ACTION ITEM>
Set down, please, exactly the lines below that run from the line with "of natural numbers" to the line with "It is also allowed", both lines included.

EXTRACTED ENTRIES>

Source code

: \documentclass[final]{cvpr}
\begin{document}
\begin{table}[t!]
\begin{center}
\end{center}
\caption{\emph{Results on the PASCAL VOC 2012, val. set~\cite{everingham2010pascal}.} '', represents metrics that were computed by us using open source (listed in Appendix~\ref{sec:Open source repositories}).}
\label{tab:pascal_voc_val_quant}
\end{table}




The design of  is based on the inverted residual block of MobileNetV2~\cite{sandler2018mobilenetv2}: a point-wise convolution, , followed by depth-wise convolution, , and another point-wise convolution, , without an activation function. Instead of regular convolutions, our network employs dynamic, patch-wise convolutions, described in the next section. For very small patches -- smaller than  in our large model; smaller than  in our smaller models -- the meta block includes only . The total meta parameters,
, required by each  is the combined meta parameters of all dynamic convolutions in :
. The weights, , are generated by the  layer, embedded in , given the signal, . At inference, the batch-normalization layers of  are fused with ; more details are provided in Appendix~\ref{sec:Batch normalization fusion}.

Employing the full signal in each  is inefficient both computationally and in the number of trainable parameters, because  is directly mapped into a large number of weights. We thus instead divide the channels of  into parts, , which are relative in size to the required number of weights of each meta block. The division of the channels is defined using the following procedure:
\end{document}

==

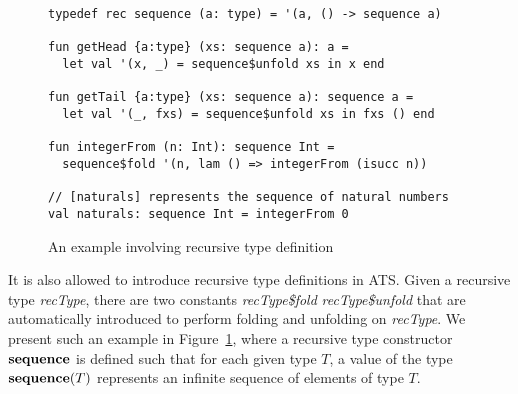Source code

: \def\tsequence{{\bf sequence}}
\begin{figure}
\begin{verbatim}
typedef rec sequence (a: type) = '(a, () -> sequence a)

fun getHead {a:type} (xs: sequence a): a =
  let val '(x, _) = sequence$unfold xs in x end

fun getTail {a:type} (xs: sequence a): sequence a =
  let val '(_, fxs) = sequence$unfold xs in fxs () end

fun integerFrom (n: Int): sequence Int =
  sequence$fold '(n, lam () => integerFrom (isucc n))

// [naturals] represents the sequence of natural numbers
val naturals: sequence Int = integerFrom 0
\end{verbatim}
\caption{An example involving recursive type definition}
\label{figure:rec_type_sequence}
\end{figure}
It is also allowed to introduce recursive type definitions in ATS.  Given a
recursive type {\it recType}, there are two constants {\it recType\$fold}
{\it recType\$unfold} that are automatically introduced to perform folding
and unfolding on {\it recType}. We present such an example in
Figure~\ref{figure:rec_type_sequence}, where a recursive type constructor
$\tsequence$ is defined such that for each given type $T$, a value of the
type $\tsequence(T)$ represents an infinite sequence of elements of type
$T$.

RESPONSE AREA>
// [naturals] represents the sequence of natural numbers
val naturals: sequence Int = integerFrom 0
\end{verbatim}
\caption{An example involving recursive type definition}
\label{figure:rec_type_sequence}
\end{figure}
It is also allowed to introduce recursive type definitions in ATS.  Given a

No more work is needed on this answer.